# [EXCERPT PROVIDED]
________________
Yep Tom – I have one of those manuscripts too. Just when I thought I’d finally decided to shelve it, I was reminded that, because it involves human trafficking and the sex industry (although in 1907), it is very relevant to current events, and my characters’ stories deserve to be told, and read. So….back to cut, move, paste. But agreed – I’m all queried out. I think this will now be a self-pub.
Thanks for the great post. Nice to be reminded that my manuscript’s not the only one wallowing in the revision pile. It’s nice to know there are others out there who can empathize.
K.L., dangit, “wallowing in the revision pile” does seem to say it, however it smarts. If you do believe in your book, and feel with conviction that it’s the best it can be, I do think you should bring it into the world.
There are many reasons (and a lot of them aren’t related to the depth of the story and the cut of its characters) why some books can’t attract industry support; self-publishing is a reasonable option, if your efforts have been thwarted otherwise. But again, only if you (and perhaps some astute outsiders) think the work has the beating heart that it should, and one that will touch others.
Great post. I should hold it up to a mirror and see myself in it. I’ve been struggling with a WIP for a couple of years. First person singular POV. Female. Psychopathic serial killer. Not a likeable character but interesting and compelling.
The opening didn’t work. I was using a frame that was pretentious, but I couldn’t find the right opening. Do I start by addressing the reader directly? Do I start with the first kill in a flashback and work forward? Do I start before the first kill and work forward, building character complexity, conflict and cause and effect?
________________
# [LIST OF TASKS]
1 > Can you repeat the comments on stalled manuscripts from "Thanks for the" up to and including "into the world.", substituting "rewrite heap" for "revision pile"?
2 > Could you condense the paragraph in the comments on stalled manuscripts that begins "The opening didn't work" into a short list of its main points?
________________
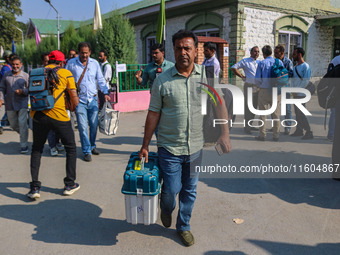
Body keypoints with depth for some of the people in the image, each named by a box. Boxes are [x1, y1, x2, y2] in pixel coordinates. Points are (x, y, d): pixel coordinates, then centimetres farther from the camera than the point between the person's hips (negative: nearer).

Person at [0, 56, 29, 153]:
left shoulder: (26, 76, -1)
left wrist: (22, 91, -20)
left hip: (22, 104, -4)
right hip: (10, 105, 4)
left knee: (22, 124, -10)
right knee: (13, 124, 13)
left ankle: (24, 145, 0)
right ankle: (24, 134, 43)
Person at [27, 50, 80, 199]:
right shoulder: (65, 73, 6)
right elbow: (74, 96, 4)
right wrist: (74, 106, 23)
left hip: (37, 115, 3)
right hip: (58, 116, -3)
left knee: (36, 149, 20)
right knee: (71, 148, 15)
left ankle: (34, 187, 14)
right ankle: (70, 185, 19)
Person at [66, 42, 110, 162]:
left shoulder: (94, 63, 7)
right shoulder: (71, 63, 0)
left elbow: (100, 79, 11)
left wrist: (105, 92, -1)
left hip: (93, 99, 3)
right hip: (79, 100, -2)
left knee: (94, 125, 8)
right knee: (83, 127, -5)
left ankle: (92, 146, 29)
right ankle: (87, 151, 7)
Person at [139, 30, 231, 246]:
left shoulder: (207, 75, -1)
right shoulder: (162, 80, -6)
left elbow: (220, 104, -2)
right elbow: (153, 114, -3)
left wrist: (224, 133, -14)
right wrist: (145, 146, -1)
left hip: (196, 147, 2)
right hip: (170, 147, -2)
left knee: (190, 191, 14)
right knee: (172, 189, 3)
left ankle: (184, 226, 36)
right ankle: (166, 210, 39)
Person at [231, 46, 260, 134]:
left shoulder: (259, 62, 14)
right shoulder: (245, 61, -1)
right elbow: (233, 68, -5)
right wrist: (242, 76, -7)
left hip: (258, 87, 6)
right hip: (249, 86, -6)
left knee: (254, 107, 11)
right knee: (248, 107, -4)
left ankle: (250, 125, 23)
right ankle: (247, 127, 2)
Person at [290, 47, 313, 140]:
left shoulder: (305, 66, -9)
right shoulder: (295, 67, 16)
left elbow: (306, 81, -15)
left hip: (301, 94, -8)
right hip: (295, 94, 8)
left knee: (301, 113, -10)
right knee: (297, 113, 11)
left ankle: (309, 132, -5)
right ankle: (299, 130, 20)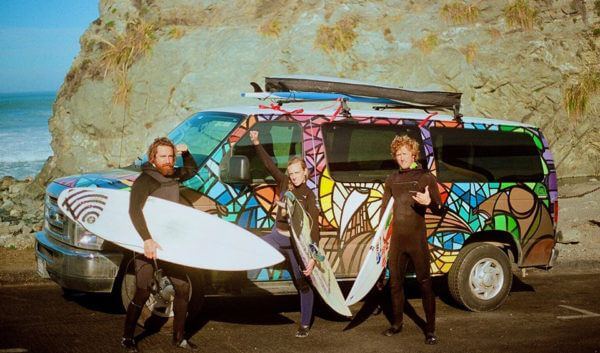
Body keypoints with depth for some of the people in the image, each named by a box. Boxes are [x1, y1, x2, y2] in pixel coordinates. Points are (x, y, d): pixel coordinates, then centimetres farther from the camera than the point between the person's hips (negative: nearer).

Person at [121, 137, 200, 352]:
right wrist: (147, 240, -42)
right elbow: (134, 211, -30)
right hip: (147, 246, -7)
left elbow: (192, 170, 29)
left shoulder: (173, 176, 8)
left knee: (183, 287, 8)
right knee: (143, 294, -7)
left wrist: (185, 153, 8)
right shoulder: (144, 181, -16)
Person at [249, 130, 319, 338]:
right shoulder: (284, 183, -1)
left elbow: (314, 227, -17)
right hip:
________________
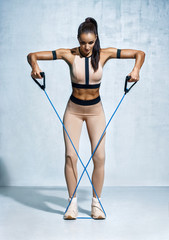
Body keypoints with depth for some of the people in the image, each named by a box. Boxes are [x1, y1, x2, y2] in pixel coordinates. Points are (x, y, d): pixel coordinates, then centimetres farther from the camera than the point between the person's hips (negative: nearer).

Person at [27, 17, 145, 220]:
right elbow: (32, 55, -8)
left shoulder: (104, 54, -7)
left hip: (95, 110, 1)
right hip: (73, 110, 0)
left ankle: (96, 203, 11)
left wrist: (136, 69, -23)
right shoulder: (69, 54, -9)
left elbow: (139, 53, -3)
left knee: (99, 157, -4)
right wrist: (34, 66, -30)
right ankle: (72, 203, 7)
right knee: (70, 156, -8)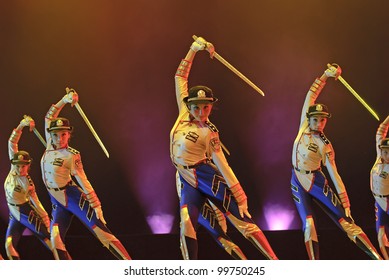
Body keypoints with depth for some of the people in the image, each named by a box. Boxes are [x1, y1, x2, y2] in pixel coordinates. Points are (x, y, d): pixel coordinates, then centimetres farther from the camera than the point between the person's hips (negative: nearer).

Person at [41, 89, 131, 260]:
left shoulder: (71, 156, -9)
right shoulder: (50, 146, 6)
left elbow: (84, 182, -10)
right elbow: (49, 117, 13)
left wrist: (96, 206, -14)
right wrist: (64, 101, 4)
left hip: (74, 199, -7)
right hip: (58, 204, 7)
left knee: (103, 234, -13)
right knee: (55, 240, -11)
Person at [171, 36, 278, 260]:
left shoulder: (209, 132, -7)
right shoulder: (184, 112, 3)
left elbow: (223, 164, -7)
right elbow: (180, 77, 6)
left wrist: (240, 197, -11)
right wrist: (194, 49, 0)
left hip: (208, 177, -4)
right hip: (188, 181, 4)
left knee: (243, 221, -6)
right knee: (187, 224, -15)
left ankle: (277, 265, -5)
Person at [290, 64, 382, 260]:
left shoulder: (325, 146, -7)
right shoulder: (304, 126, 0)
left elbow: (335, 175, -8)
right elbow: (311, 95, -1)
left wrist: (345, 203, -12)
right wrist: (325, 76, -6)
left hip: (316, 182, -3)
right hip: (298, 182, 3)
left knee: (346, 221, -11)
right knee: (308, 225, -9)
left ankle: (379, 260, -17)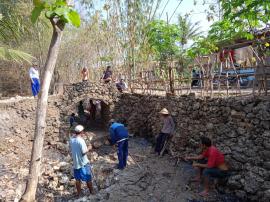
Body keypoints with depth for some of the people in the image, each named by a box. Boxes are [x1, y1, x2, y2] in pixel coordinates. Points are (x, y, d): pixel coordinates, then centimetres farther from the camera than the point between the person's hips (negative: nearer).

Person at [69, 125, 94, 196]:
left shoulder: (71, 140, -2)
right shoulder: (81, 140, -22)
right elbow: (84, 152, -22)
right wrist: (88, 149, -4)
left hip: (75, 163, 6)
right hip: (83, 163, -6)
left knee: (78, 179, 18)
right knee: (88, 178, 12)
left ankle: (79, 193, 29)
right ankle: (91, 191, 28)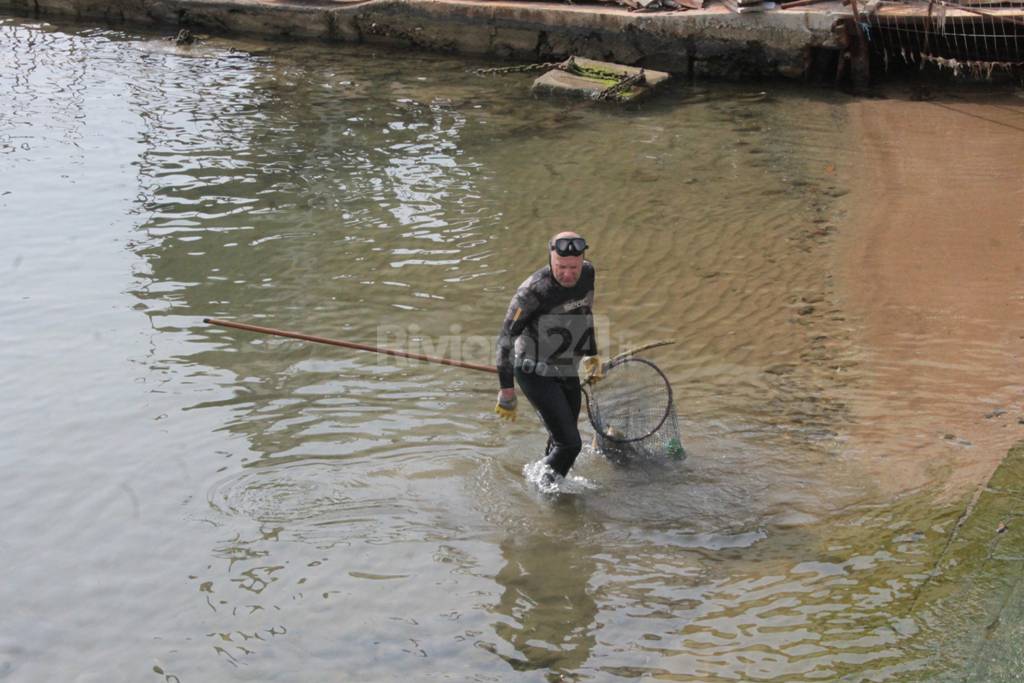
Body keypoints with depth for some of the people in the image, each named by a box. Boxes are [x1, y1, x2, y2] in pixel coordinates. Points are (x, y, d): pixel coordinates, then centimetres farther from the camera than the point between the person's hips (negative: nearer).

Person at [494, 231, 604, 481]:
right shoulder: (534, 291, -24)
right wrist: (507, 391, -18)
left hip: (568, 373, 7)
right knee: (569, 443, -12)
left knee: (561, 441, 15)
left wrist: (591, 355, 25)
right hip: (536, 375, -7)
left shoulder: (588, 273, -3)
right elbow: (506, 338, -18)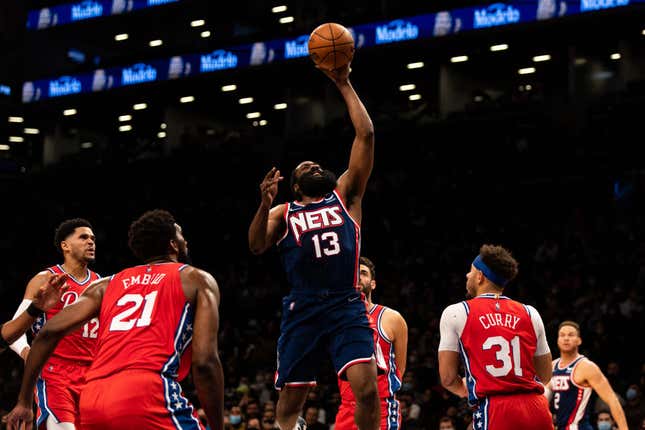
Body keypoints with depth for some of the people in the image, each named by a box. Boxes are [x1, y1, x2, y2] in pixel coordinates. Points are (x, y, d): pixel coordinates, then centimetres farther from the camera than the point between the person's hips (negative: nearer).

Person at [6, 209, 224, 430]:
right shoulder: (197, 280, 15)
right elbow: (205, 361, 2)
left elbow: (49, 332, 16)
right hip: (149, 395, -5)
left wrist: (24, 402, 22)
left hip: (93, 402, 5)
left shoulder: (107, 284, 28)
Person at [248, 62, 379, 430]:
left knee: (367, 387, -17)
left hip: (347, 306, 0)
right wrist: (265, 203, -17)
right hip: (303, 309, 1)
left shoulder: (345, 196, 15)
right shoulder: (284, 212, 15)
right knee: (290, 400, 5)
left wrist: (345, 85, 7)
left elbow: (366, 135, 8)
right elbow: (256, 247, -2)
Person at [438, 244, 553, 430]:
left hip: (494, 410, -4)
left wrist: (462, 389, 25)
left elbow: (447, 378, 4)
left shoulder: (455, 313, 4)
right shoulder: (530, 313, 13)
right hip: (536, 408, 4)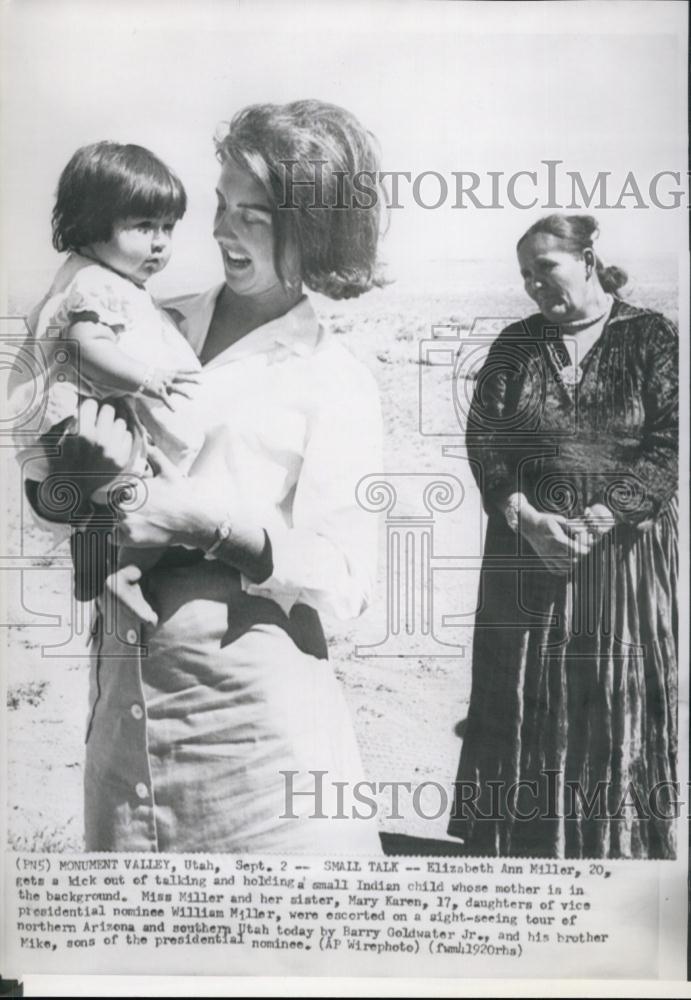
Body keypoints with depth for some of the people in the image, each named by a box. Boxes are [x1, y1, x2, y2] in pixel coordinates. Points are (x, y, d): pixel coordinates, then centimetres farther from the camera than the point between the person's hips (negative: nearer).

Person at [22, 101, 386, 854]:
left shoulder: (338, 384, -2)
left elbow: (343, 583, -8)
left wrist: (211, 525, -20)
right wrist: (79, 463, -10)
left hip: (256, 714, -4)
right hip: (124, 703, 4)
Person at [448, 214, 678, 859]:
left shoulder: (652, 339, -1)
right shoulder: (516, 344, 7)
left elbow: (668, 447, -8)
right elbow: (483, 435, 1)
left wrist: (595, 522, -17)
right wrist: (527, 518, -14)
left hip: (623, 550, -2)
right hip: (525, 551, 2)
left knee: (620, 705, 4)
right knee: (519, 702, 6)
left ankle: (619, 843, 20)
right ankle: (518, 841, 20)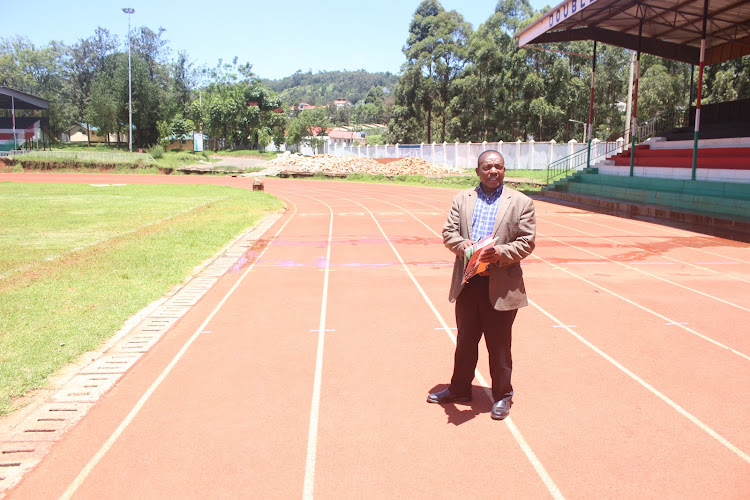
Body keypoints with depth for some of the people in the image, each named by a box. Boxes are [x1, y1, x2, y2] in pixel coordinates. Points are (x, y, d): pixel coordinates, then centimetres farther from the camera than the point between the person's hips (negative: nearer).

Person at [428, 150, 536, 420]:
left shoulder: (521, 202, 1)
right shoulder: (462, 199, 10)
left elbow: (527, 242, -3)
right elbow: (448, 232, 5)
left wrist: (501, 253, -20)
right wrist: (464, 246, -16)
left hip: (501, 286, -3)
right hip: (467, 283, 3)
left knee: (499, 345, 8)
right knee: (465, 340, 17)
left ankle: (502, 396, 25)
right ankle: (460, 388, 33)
________________
# [PER-TASK ANSWERS]
1 >
Thanks for the great post. Nice to be reminded that my manuscript’s not the only one wallowing in the rewrite heap. It’s nice to know there are others out there who can empathize.
K.L., dangit, “wallowing in the rewrite heap” does seem to say it, however it smarts. If you do believe in your book, and feel with conviction that it’s the best it can be, I do think you should bring it into the world.

2 >
- The opening didn't work. It relied on a pretentious frame, but the right opening hadn't been found.
- Possible openings considered:
  - addressing the reader directly
  - beginning with the first kill in a flashback and working forward
  - beginning before the first kill and working forward, building character complexity, conflict, and cause and effect